Des tirailleurs coloniaux aux travailleurs sans papiers d’aujourd’hui

Vous n’y pouvez rien. Contrairement à ceux qui veulent s’enfoncer dans un déni de l’histoire, certaines pages du passé restent présentes à l’esprit des descendants de ceux qui ont participé à certains des épisodes tragiques de ce passé comme l’appel à des tirailleurs africains dans les deux guerres mondiales. A la suite du film « Tirailleurs » de Mathieu Vadepied avec Omar Sy présenté en avant-première au Festival de Cannes 2022, la question du sort des tirailleurs coloniaux dans ces deux guerres mondiales a fait l’objet de divers éclairages d’historiens, notamment par Martin Mourre, Emmanuel Blanchard, Armelle Mabon, Danielle Domergue-Cloarec, Gilles Manceron et Alain Ruscio, qui rendent caduc le discours de l’armée et des institutions françaises, trop souvent pris pour « argent comptant » par d’autres avec de bonnes intentions, qui se borne à affirmer qu’ils étaient les « Frères d’armes » des poilus français.

Des pages tragiques de notre passé colonial font retour dans les mémoires de nombreux pays d’Afrique sub-saharienne ou d’ailleurs, souvent dans un désordre funeste. Pour y répondre, il faut que notre pays clarifie son point de vue sur son passé colonial et sur l’héritage que celui-ci a laissé dans notre société d’aujourd’hui. Il faut qu’il se rattache réellement à l’universalité des droits de l’Homme et rejette les interprétations frauduleuses de la République ou de la laïcité.

Pour que vive la République, la vraie, la République sociale de tous ses citoyens, et non une République confisquée par les possédants au prétexte du maintien de « l’ordre, l’ordre, l’ordre… »

Pour que vive la Nation, la vraie, faite de tous nos concitoyens qui partagent la vie économique et sociale du pays, et non une nation étriquée, amputée d’une partie de ses habitants, au prétexte de remédier à un prétendu « grand remplacement » par on ne sait quelle « remigration ».

La Nation a toujours été faite de diversités et le fait d’arborer le drapeau de son pays d’origine n’est pas contradictoire avec son appartenance à la nation française si celle-ci veut bien vous accueillir en son sein.

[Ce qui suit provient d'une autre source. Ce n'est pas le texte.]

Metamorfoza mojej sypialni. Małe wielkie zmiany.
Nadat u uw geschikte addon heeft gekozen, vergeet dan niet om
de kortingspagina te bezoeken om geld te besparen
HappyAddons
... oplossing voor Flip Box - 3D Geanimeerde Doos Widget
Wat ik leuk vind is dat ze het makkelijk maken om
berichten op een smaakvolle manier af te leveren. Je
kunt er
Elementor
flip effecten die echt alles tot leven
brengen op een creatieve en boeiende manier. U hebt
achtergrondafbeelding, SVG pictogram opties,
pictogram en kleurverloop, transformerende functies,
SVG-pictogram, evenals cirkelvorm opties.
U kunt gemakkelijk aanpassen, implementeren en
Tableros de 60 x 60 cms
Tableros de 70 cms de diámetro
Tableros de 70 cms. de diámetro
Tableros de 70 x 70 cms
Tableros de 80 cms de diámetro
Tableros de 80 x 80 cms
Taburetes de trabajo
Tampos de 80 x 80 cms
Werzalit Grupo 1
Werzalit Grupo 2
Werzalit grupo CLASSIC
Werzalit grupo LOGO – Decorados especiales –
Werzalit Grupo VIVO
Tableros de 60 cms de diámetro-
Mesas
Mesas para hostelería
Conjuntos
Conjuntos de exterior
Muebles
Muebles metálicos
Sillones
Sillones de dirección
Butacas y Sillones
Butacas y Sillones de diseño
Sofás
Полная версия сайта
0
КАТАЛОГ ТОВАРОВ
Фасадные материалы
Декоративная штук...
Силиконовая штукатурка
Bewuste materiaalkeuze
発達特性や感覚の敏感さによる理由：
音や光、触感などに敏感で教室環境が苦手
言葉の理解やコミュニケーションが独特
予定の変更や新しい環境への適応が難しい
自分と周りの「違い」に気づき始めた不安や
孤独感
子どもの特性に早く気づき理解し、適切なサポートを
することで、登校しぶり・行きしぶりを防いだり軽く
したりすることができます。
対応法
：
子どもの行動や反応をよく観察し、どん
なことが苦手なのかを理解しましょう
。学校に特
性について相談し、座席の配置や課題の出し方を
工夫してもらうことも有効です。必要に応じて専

Pour réagir à ce qui domine aujourd’hui dans l’opinion française, à ce que le politologue Achile Mbembe qualifie d’« eurocentrisme tardif », qui produit ce phénomène d’indifférence ou d’indignation insuffisante face aux crimes policiers, symptôme du regain du racisme colonial à l’œuvre dans notre pays, qui menace pour tous la démocratie, il faudrait un sursaut, une prise de conscience dans notre société, à commencer par celle de toutes les forces de la gauche.

Vive la République, vive la Nation !

On rêve à la mobilisation de nos ancêtres en 1794 quand la proclamation de la République avait bouleversé l’ordre politique en Europe et qu’avait été proclamée « la République en danger ». Au « Vive la Nation ! » lancé par les volontaires de Valmy qui a sidéré les soldats des armées européennes monarchiques ou impériales. Ou à ce moment de 1898 qu’Anatole France a qualifié en 1902, aux obsèques d’Emile Zola, de « moment de la conscience humaine », où des citoyen(ne)s se sont dressés contre l’antisémitisme lors de l’affaire Dreyfus.

Battons-nous pour une conception inclusive de la République et de la Nation.

Ayons à l’horizon de nos espoirs la date du 14 juillet 2024 pour un grand défilé populaire lors de la Fête nationale, avec en particulier la Marche des Solidarités, comme cela a été appelé et entamé en cette année 2023.

En 2024, l’armée et de bien discutables invités étrangers seront contraints d’abandonner les Champs-Elysées en raison des Jeux Olympiques.

Défilons de la République à la Nation.

Défilons, comme nous l’avions suggéré, au lendemain du meurtre de George Floyd en 2020 et de la vague mondiale de protestation sur le thème « Black lives matter » provoquée par ce crime policier, dans un manifeste signé par soixante-huit personnes, « Pour une République française, antiraciste et décolonialisée ! »

François Gèze, Gilles Manceron, Fabrice Riceputi et Alain Ruscio.